━━━ THE DATA

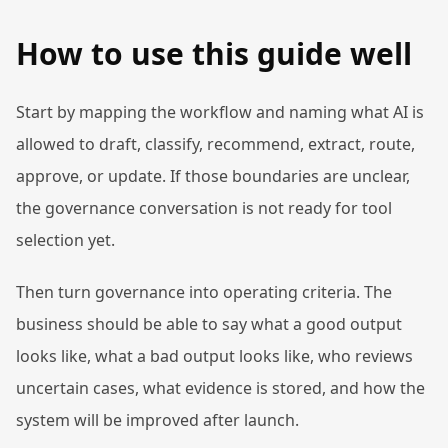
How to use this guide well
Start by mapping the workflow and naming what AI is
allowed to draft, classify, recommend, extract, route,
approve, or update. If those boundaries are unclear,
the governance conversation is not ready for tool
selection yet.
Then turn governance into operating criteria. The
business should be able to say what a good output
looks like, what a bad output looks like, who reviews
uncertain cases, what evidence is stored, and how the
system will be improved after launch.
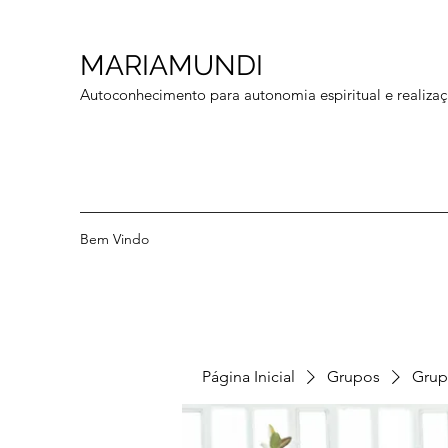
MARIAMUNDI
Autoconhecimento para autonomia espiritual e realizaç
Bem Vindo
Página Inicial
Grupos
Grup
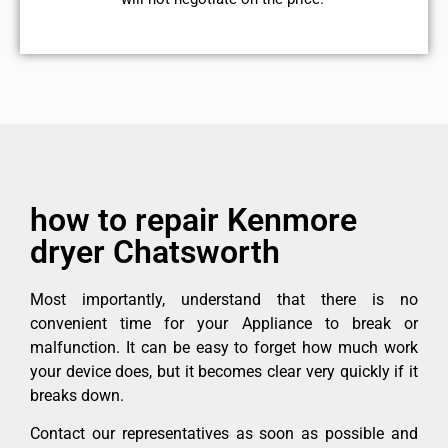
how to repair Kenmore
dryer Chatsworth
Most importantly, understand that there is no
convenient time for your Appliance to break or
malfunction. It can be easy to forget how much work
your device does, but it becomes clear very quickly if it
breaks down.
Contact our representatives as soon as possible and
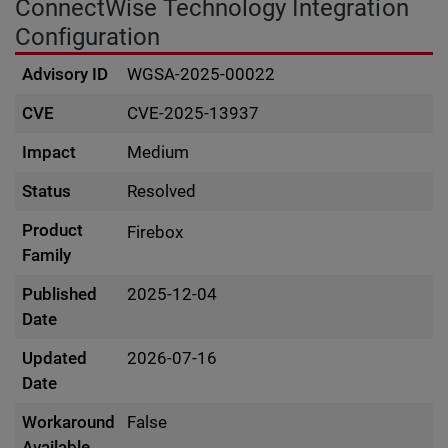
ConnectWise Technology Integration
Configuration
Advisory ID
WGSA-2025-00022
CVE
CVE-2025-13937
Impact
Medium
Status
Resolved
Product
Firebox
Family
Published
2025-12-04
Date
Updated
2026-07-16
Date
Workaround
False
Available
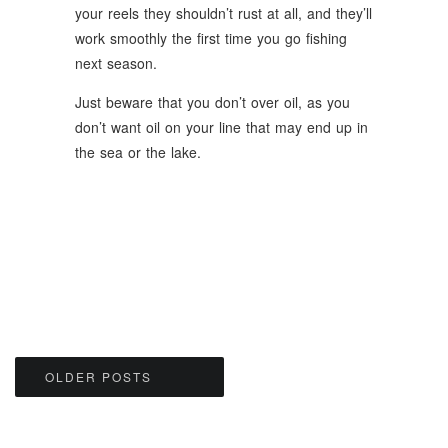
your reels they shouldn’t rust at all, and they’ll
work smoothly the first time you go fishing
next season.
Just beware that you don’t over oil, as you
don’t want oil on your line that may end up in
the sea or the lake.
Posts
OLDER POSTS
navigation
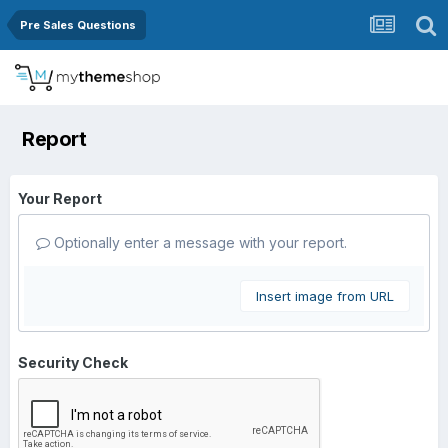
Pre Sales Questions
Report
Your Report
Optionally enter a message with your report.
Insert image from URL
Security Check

━━━━━━
━━━ THE DATA

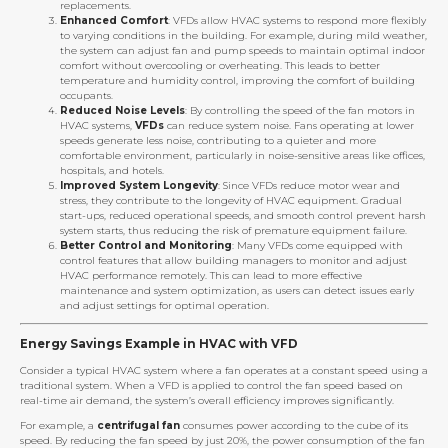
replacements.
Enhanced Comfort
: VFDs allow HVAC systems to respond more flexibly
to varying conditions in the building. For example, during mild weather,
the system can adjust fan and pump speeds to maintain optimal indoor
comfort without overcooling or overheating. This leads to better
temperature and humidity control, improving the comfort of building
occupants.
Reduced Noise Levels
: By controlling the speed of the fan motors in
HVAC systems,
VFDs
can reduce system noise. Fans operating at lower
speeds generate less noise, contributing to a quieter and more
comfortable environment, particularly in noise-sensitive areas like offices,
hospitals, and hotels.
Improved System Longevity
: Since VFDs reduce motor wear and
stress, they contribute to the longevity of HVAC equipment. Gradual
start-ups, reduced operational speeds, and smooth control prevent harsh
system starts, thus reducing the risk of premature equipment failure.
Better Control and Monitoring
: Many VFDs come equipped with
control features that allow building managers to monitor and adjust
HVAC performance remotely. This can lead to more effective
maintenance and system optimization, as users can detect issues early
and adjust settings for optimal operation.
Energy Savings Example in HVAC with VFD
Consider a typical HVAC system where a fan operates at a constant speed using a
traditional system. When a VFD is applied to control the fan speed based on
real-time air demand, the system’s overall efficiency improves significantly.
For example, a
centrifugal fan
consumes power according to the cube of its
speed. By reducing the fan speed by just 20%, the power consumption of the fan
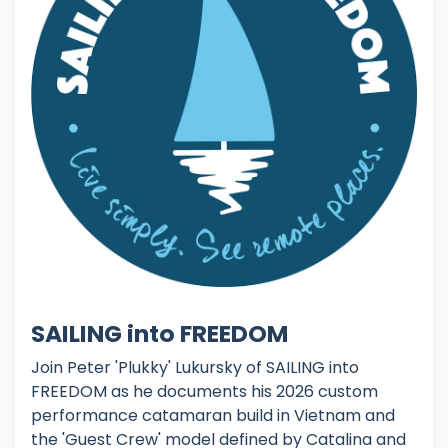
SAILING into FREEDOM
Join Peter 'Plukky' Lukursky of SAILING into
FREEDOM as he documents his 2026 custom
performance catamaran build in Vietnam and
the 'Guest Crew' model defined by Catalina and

━━━━━━

[TASK OBJECTIVE] Copy out the lines of the material again, starting at the line containing "how to repair Kenmore" and ending with the line containing "breaks down.", including both of those lines.

[SOLUTION BELOW]
how to repair Kenmore
dryer Chatsworth
Most importantly, understand that there is no
convenient time for your Appliance to break or
malfunction. It can be easy to forget how much work
your device does, but it becomes clear very quickly if it
breaks down.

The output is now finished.